#### EXERCISE GOAL
Pick out every line in the records below that contains the word "Palestino", and copy each of those lines. Case counts, so match capital and lowercase letters exactly.

(Beginning of RECORDED DATA)

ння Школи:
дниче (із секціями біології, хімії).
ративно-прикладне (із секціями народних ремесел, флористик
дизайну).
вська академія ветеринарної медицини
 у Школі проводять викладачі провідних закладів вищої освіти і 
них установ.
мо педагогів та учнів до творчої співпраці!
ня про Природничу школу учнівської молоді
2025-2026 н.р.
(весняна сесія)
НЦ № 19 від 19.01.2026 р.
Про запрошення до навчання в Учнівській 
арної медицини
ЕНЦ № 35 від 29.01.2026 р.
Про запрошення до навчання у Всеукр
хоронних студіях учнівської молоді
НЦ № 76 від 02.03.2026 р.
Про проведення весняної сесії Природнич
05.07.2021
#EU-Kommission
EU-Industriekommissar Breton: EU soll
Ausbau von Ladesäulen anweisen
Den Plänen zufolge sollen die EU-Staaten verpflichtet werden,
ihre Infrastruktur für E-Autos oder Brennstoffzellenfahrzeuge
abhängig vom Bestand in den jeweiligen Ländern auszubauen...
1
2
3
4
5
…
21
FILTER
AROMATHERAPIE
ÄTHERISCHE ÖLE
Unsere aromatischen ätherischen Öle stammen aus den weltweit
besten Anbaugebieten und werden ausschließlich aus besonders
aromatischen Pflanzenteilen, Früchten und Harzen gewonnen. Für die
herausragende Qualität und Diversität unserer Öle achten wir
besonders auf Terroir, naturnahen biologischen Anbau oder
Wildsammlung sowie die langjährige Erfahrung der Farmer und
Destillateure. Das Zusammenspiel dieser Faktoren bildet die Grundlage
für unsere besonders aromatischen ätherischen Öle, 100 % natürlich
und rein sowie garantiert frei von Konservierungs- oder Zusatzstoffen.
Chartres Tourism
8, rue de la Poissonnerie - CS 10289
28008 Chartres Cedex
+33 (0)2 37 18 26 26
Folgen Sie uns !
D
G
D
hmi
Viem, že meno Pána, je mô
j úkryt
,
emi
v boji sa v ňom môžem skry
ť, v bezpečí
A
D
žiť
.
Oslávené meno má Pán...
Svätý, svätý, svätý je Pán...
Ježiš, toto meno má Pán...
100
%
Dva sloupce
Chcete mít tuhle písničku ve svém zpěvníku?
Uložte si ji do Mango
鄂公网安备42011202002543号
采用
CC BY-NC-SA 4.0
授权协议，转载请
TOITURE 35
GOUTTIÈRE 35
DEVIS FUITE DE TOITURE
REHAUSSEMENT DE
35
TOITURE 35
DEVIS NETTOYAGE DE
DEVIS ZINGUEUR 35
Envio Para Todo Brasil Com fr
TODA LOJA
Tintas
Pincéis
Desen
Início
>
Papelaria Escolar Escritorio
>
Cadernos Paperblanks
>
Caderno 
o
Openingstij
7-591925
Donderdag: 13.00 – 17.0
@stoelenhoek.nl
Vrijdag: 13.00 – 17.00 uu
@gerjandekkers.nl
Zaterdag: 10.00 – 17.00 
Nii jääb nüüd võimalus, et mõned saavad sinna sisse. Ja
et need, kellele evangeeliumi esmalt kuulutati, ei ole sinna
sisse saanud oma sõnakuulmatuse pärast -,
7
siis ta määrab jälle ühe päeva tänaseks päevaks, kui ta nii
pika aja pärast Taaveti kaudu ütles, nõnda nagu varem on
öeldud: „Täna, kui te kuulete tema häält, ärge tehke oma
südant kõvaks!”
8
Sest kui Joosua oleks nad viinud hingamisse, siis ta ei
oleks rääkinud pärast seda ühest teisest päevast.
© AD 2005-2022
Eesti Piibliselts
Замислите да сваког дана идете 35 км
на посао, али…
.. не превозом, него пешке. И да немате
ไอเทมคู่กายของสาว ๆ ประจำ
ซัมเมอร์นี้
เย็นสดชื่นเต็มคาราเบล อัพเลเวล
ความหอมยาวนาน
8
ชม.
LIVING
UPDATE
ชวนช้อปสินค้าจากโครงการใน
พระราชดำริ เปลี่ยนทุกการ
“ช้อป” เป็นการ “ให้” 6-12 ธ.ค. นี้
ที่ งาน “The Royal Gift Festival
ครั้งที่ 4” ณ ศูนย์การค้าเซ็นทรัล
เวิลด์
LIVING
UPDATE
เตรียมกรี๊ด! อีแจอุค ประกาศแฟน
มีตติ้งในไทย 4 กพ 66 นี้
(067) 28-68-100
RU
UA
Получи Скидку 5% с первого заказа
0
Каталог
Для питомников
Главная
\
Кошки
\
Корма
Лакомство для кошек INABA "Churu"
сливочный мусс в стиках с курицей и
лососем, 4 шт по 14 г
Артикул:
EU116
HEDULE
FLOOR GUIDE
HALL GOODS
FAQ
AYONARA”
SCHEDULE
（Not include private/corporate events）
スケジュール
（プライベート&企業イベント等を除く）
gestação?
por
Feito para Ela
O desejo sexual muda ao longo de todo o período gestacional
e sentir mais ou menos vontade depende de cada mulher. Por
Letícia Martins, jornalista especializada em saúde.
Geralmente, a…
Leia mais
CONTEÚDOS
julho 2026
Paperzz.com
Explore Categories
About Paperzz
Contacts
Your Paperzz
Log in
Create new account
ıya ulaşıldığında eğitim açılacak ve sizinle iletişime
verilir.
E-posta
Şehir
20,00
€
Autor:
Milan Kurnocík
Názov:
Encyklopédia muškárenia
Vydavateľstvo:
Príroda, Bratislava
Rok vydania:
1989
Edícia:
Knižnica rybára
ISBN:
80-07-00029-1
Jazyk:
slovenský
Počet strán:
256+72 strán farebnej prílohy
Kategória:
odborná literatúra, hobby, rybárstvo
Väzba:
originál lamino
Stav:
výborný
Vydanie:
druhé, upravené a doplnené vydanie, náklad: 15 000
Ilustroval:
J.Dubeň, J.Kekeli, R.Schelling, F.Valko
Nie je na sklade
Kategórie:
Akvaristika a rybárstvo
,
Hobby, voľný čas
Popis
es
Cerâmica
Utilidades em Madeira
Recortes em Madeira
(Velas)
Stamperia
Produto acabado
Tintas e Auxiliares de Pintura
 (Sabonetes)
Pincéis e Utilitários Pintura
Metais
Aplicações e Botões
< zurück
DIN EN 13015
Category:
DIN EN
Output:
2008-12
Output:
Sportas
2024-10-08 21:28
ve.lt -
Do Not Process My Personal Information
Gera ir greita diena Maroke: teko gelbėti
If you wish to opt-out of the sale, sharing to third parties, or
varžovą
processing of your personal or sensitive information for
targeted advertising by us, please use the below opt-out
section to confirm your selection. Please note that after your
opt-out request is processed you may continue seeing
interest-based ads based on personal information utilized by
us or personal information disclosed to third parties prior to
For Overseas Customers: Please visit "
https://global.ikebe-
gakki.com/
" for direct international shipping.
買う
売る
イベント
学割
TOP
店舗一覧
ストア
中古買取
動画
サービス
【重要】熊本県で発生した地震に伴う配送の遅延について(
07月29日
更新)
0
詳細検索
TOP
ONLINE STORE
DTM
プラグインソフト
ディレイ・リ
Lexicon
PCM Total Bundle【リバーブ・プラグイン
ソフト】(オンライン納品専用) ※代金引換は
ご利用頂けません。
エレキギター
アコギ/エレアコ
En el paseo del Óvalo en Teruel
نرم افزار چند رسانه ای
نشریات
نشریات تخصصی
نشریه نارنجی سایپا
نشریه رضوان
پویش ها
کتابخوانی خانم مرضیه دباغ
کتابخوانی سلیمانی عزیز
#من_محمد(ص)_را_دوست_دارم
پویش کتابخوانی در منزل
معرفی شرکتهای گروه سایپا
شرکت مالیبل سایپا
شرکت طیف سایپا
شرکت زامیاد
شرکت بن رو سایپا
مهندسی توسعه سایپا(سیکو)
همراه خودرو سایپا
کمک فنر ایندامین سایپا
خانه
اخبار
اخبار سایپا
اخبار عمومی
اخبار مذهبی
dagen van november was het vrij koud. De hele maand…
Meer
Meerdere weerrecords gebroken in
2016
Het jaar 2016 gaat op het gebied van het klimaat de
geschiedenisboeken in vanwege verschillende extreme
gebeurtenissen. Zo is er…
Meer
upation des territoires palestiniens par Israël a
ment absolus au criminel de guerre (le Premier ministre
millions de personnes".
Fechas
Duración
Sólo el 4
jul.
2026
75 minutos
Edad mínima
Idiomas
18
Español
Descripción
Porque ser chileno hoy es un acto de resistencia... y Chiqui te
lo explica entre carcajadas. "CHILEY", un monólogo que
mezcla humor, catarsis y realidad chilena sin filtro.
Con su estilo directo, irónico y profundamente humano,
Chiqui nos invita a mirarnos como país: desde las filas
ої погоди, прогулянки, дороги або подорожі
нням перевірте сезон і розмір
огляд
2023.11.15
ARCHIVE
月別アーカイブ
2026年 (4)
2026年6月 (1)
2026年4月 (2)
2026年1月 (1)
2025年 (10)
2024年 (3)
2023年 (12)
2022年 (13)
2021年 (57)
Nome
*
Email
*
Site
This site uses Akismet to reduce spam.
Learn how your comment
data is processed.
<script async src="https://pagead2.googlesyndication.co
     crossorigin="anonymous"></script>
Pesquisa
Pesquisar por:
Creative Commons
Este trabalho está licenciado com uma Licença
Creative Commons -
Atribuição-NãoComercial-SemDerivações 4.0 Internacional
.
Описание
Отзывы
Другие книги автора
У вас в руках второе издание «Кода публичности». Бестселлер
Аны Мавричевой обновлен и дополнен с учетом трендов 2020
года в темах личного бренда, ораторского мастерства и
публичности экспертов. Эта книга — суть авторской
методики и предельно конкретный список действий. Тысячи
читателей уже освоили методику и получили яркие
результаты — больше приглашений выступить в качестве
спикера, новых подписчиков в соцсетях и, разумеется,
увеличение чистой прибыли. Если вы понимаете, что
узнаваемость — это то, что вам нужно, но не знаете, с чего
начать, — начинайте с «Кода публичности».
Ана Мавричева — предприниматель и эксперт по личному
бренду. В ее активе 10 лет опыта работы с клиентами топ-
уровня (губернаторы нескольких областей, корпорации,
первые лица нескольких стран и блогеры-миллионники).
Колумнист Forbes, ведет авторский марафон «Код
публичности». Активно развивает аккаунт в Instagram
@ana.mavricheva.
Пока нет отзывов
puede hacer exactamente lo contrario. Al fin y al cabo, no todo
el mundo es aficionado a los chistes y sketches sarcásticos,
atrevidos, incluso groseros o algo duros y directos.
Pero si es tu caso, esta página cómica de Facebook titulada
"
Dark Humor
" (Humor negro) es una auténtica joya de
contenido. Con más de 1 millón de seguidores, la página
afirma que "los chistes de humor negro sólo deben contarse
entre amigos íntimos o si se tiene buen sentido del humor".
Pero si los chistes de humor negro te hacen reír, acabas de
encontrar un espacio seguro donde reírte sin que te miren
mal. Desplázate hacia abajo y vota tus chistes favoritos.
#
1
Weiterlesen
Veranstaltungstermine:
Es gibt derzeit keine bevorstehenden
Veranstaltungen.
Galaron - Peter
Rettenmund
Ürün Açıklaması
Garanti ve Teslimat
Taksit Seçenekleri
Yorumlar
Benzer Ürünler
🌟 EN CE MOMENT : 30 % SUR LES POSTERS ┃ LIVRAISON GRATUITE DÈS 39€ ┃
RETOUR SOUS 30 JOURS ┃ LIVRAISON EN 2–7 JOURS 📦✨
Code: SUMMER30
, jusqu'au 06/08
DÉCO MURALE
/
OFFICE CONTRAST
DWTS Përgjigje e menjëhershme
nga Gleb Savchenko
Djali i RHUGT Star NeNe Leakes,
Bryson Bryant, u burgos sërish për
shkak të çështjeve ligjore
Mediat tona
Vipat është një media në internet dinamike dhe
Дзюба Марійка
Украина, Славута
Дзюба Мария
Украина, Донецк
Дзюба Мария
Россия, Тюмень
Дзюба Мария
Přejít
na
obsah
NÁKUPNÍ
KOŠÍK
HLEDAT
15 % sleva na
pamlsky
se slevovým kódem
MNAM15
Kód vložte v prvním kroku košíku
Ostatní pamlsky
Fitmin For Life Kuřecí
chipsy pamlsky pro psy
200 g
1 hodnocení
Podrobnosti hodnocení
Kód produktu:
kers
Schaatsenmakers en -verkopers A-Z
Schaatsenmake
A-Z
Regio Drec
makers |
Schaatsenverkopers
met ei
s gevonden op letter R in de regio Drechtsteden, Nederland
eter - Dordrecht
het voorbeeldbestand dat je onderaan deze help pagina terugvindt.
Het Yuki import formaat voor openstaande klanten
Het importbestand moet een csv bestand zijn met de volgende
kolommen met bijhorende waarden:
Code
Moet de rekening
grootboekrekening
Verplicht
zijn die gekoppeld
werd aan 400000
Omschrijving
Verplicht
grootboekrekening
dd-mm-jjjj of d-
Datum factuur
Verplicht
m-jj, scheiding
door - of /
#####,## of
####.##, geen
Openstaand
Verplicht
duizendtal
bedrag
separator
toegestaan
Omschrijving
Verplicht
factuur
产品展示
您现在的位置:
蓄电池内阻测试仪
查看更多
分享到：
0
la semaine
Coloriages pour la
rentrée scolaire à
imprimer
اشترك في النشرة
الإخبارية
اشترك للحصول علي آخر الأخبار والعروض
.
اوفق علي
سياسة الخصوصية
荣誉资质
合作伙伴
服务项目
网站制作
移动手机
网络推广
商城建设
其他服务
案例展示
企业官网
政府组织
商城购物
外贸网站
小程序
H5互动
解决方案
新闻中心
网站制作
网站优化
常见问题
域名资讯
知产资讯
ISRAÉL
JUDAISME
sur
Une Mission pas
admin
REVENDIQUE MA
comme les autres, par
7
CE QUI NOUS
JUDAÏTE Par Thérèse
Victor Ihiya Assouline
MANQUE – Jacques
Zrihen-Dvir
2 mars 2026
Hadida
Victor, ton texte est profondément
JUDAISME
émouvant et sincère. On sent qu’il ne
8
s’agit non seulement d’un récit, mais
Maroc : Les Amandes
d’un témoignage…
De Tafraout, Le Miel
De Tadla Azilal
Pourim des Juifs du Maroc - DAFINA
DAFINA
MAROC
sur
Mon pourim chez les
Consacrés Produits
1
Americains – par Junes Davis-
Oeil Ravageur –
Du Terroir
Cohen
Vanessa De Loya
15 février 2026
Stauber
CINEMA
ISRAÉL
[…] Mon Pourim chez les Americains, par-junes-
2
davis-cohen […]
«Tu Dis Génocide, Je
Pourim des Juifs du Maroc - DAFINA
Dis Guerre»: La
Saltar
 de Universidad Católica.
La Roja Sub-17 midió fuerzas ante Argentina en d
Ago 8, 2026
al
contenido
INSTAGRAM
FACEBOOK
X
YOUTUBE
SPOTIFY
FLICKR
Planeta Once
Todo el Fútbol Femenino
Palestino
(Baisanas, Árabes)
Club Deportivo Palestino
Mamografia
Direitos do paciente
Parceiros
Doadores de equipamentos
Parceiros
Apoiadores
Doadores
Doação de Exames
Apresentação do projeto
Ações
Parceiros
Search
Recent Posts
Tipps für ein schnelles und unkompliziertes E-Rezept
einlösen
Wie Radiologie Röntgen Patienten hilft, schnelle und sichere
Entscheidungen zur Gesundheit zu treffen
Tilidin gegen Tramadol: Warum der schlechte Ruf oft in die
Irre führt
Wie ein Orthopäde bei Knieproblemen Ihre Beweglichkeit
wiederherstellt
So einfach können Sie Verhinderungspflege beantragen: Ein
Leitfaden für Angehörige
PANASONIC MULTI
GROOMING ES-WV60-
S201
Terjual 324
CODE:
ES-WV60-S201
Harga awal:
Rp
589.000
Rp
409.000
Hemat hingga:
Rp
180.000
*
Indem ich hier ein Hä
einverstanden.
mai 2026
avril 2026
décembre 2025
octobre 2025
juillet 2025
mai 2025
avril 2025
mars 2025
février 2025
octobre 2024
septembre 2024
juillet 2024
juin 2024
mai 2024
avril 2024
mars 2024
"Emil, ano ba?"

(End of RECORDED DATA)

#### SOLVED EXERCISE
Palestino
Club Deportivo Palestino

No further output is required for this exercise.